**Exercise prompt**
Whenever a line of the records below contains the word "Fixed", copy that line.

Start of Material to process

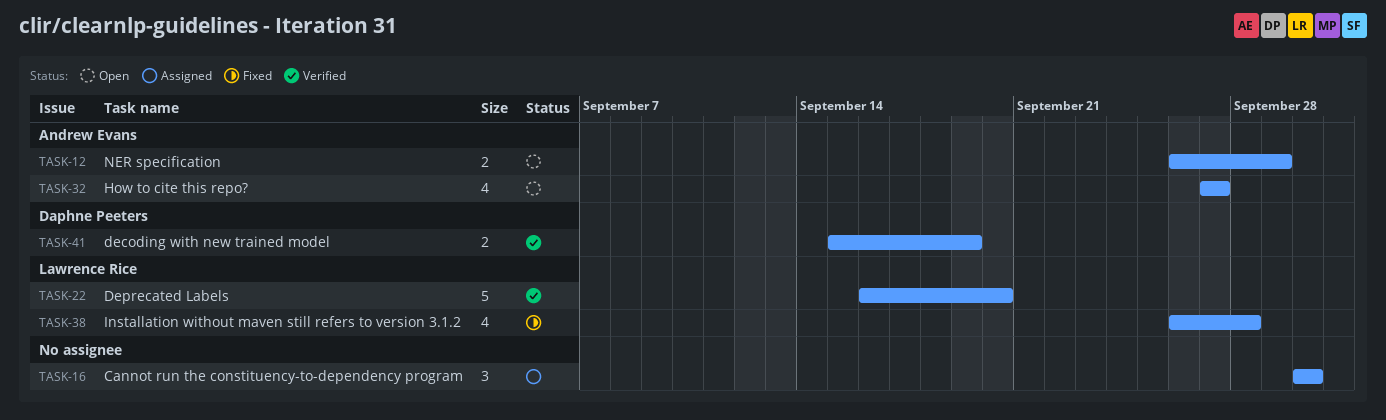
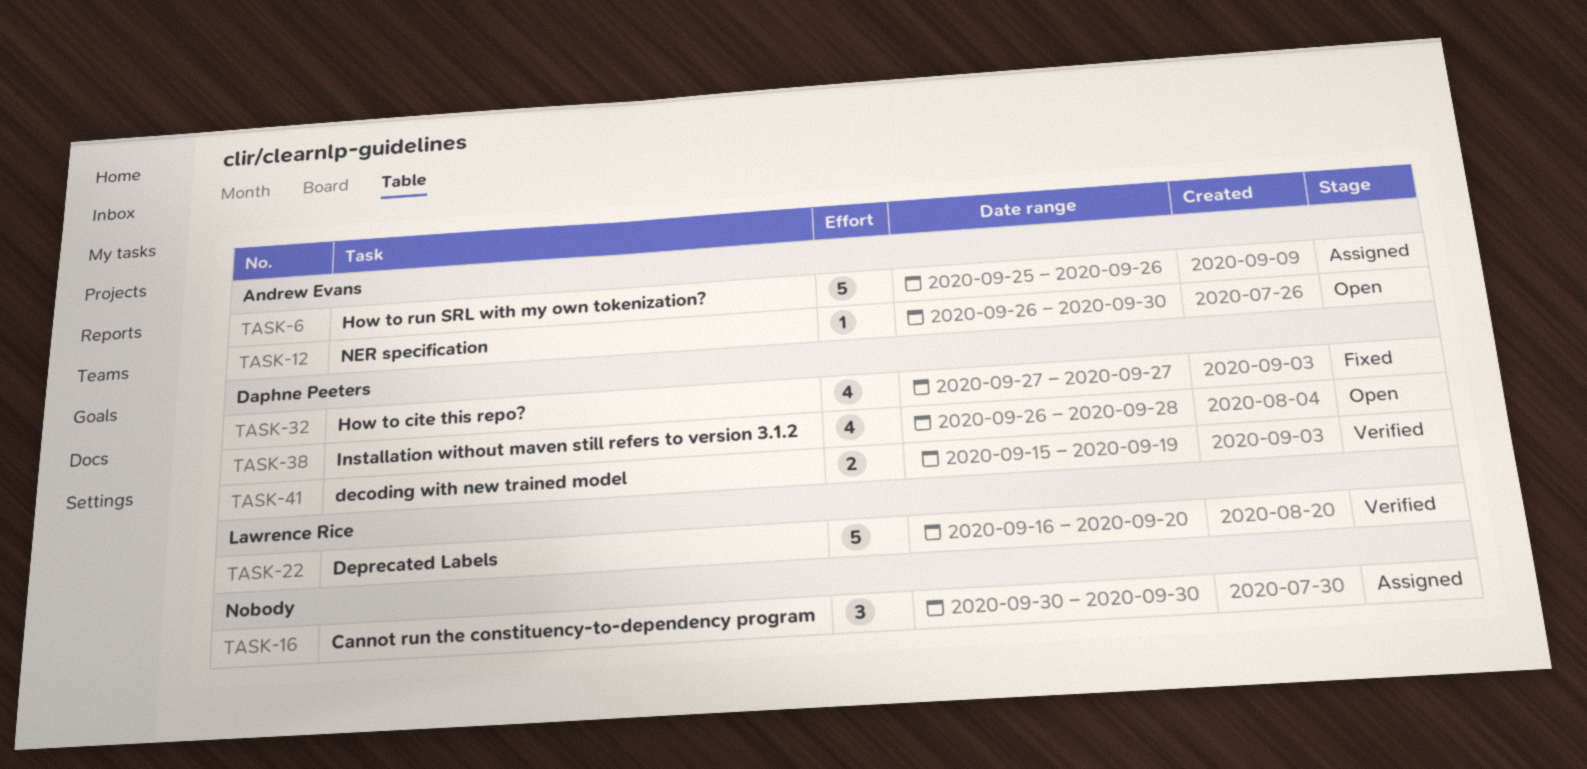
TASK-6: none -> present
TASK-12, estimate: 2 -> 1
TASK-12, due: Sep 29 -> Sep 30
TASK-32, status: Open -> Fixed
TASK-32, owner: Andrew Evans -> Daphne Peeters
TASK-38, status: Fixed -> Open
TASK-38, owner: Lawrence Rice -> Daphne Peeters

End of Material to process

**Result**
TASK-32, status: Open -> Fixed
TASK-38, status: Fixed -> Open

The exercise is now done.